Historical control use in epilepsy was recently a subject of review by a FDA Advisory Committee [14], which endorsed the validity of the historical control study under limited conditions (conversion-to-monotherapy design and proof-of-effectiveness as adjunctive therapy). As part of this review, the FDA performed many “worst-case scenario” evaluations that did not contradict the conclusions of the study as presented here.

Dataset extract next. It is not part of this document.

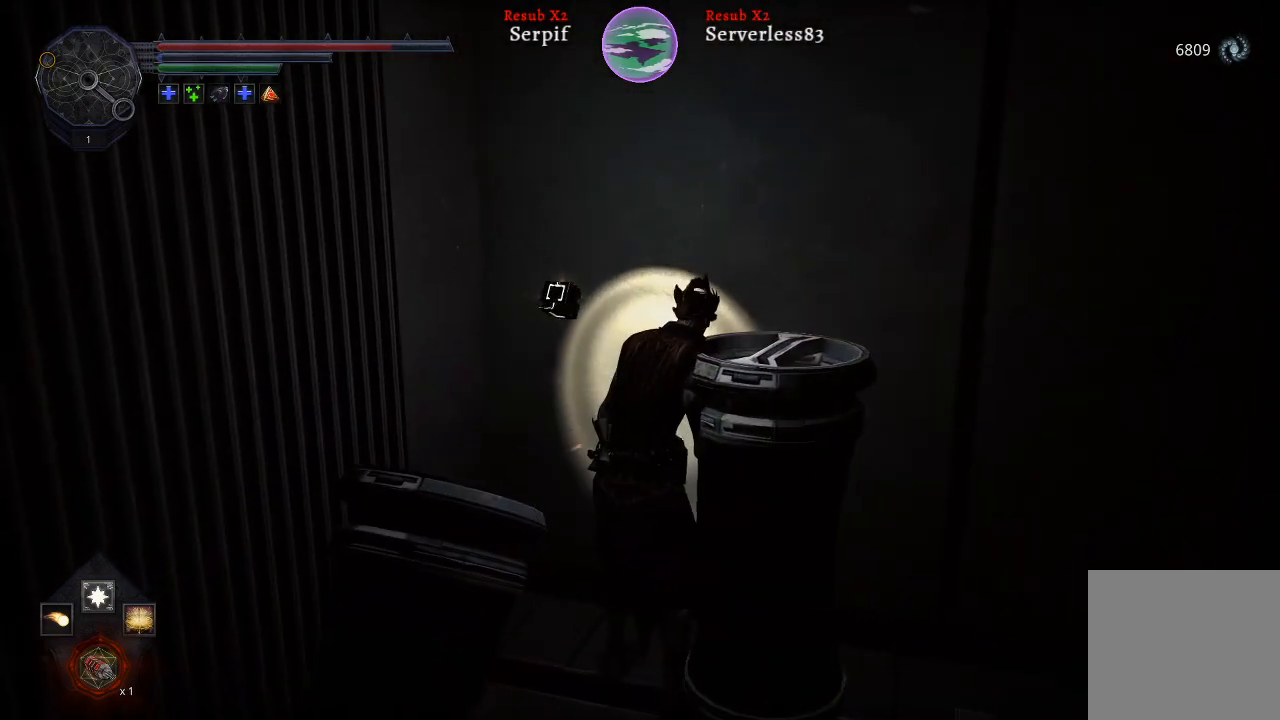
{"buttons": [], "left_stick": "center", "right_stick": "center", "events": [[67, "left_stick", "center"], [167, "right_stick", "right"], [433, "right_stick", "center"]]}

The results of the current study demonstrate that a monotherapy study using a historical control is indeed feasible. Future studies might do well to calculate escape in an automated manner in real time at clinic visits. A conversion-to-monotherapy study incorporating the historical control does indeed provide important information to clinicians who often wish to convert their patients from one AED to another. It is important to demonstrate that such conversion does not put the patient at undue risk of seizure worsening, which routinely occurred in the pseudoplacebo control arms of the studies that make up the historical control. However, it does not provide information on whether individual patients will improve with the conversion nor is it intended to do so. This study does not address whether LTG is as effective as other monotherapies, although this has been addressed in other studies in which LTG appeared to be as effective as standard or new AEDs as initial monotherapy [15]. The results of the present study demonstrate that it is possible to convert patients from another drug to LTG XR (250 mg once daily or 300 mg once daily), and that this conversion is well-tolerated, but the results do not address the appropriateness of LTG XR as initial monotherapy.